Denver Broncos guard Quinn Meinerz (77) gets set during the second half at NRG Stadium in Houston, Texas on December 3, 2023. The Houston Texans beat the Denver Broncos 22 to 17 during week 13 of 2023 NFL season. (Photo by RJ Sangosti/The Denver Post)

The road to redemption requires a series of correct decisions. Securing Meinerz ranks as one. Several more are needed. This represents the second contract extension under the Walton-Penner ownership group. Wilson spooked them. No matter your net worth, paying a quarterback $124 million for 11 wins and $85 million to not play for you is not a vanity chess move. It is a net loss, pure and simple. A red-faced mistake in a sea of orange.

The sheer absurdity of absorbing this cap hit should bring clarity. Four months later, there are indications that it has. Coach Sean Payton got his way, shedding Wilson for his hand-picked successor Bo Nix. He desperately wants to be right about Nix. And he has to be for this construction project to pass specs. The challenge has left the coach in a much better mood, energized by young players and positional battles.

It is easy to smile in July. But facing Andy Reid, Jim Harbaugh and John Harbaugh five times means Payton’s “Getting Even With the NFL” World Tour will be delayed until 2025.

Drafting a first-round quarterback — if Nix isn’t the guy, Payton won’t be choosing the next one — and rewarding Meinerz were the right decisions.

How do they stay on this path?
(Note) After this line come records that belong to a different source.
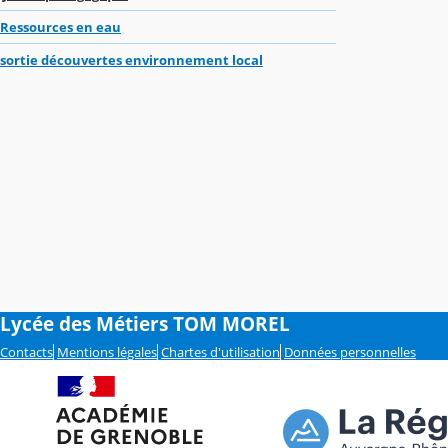
Ressources en eau
sortie découvertes environnement local
Lycée des Métiers TOM MOREL
Contacts
Mentions légales
Chartes d'utilisation
Données personnelles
There is a simple question to guide roster decisions, and, more specifically, investment: Is this player going to be around when the Broncos win again? With the 25-year-old Meinerz, the answer is yes. With 24-year-old Patrick Surtain II, it is (bleep) yes. He remains next in line for a monster deal.

With Courtland Sutton, who turns 29 in October, the answer is no. Let him play out this year and look to trade him. The Broncos will be flush with cap space after this season, and must land Nix a playmaker worthy of Netflix’s “Receiver” series. They haven’t done extensions for Sutton, Garrett Bolles or D.J. Jones when reducing their cap hits would have made sense. That shows the Broncos are not (yet) convinced they are part of the future.
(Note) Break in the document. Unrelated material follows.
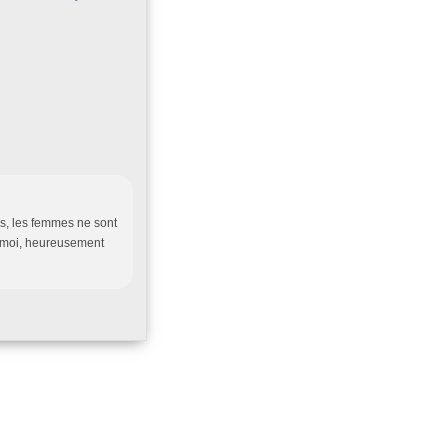
is, les femmes ne sont
à moi, heureusement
What Tuesday’s signing shows is what most know. The Broncos view the offensive line as their foundation. They have guaranteed Meinerz ($45 million), left guard Ben Powers ($28.5 million) and right tackle Mike McGlinchey ($52.5 million) a total of $126 million. This could be Bolles’ last season in Denver, and there will be a new starting center, but this unit remains the team’s biggest strength.
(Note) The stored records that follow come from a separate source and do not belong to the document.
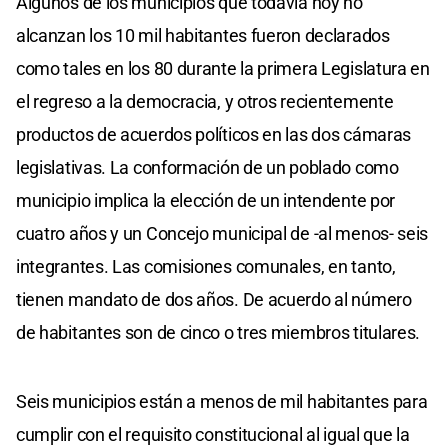
Algunos de los municipios que todavía hoy no
alcanzan los 10 mil habitantes fueron declarados
como tales en los 80 durante la primera Legislatura en
el regreso a la democracia, y otros recientemente
productos de acuerdos políticos en las dos cámaras
legislativas. La conformación de un poblado como
municipio implica la elección de un intendente por
cuatro años y un Concejo municipal de -al menos- seis
integrantes. Las comisiones comunales, en tanto,
tienen mandato de dos años. De acuerdo al número
de habitantes son de cinco o tres miembros titulares.
Seis municipios están a menos de mil habitantes para
cumplir con el requisito constitucional al igual que la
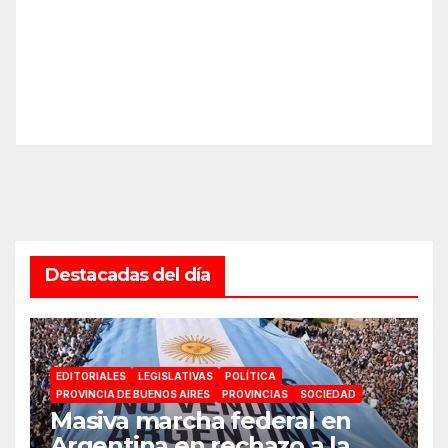
Destacadas del día
EDITORIALES
LEGISLATIVAS
POLÍTICA
PROVINCIA DE BUENOS AIRES
PROVINCIAS
SOCIEDAD
Masiva marcha federal en
Argentina en rechazo a la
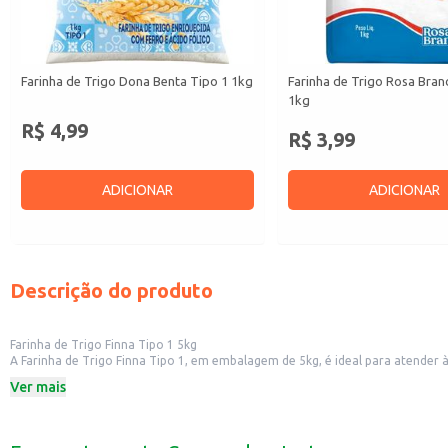
Farinha de Trigo Dona Benta Tipo 1 1kg
Farinha de Trigo Rosa Bran
1kg
R$ 4,99
R$ 3,99
ADICIONAR
ADICIONAR
Descrição do produto
Farinha de Trigo Finna Tipo 1 5kg
A Farinha de Trigo Finna Tipo 1, em embalagem de 5kg, é ideal para atender à
outras receitas.
Ver mais
Esta farinha é uma escolha prática para:
Padarias e confeitarias que buscam um produto de qualidade para o preparo de
Restaurantes e lanchonetes que desejam oferecer pratos saborosos e com tex
Consumidores domésticos que apreciam preparar suas próprias receitas em c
They need a powerful run game — like top 12 in the league — and must keep the quarterback, especially Nix, upright. Internally, the Broncos believe the pass protection is much better than the analytics, blaming Wilson for a huge chunk of sacks because of misreads and eyes-down scrambles.

Meinerz cashed in because of his age and talent. The Broncos desperately require more players like him. ESPN recently ranked Denver’s roster 31st in the league, ahead of only the Giants. Agreeing to a deal with Meinerz represents another remarkable milestone in his journey from Division III star to Rocky Balboa workout videos in the Canadian wilderness.

Meinerz is a road grader in the ground game and flirting with excellence in pass protection. They need improvement from Powers and McGlinchey, who will be counted on to step up with the reduced glare on their contracts.

Meinerz’s development hints at a possible path forward. The draft is general manager George Paton’s strength, even if it is a mixed bag. He should have been fired for the Wilson trade and signing edge rusher Randy Gregory. He took big swings. I supported the Wilson deal not knowing that he was going to try and re-invent himself as Drew Brees while playing for a spineless head coach in Nathaniel Hackett. When you whiff, you get canned. That’s how the GM role works in pro sports.

But CEO and owner Greg Penner likes how Paton and Payton mesh. Paton was hired because of his scouting ability. His draft picks routinely received second contracts in Minnesota. And that’s the secret sauce to returning from the abyss. The Broncos were forced to fill in the ghost draft classes of 2019-2020 with moderate free-agent additions Brandon Jones and Malcolm Roach and bringing back P.J. Locke.